### PROBLEM
Retype the data below from the line containing "solidarischen Fonds für" through the line containing "Diesen Artikel teilen", including both of those lines.

### GIVEN RECORDS
□ □ □

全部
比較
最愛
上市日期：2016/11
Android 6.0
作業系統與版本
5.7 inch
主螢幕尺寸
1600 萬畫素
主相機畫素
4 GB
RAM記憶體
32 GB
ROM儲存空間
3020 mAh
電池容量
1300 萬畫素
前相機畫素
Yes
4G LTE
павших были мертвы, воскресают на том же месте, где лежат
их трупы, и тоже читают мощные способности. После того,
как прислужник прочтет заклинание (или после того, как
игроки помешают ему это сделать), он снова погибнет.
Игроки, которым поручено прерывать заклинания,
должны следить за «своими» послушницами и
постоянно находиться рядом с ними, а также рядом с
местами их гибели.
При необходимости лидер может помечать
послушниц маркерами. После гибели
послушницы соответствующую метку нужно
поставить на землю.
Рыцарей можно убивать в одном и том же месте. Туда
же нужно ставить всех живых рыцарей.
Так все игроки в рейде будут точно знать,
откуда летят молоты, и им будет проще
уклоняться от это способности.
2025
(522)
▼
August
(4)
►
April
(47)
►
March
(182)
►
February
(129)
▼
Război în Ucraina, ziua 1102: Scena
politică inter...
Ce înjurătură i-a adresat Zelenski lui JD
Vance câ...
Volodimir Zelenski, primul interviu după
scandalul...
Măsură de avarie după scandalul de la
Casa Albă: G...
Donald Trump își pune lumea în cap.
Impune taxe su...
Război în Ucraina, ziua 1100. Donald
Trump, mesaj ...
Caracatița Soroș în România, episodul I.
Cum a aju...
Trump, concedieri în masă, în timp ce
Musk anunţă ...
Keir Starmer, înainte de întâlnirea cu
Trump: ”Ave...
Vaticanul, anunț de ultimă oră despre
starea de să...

□ □ □

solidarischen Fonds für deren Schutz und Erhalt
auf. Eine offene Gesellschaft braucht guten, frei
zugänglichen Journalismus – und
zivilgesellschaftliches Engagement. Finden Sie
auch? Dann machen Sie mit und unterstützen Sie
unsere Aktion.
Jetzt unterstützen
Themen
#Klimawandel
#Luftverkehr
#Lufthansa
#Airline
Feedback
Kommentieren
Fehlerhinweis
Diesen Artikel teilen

□ □ □

### WRITTEN SOLUTION
solidarischen Fonds für deren Schutz und Erhalt
auf. Eine offene Gesellschaft braucht guten, frei
zugänglichen Journalismus – und
zivilgesellschaftliches Engagement. Finden Sie
auch? Dann machen Sie mit und unterstützen Sie
unsere Aktion.
Jetzt unterstützen
Themen
#Klimawandel
#Luftverkehr
#Lufthansa
#Airline
Feedback
Kommentieren
Fehlerhinweis
Diesen Artikel teilen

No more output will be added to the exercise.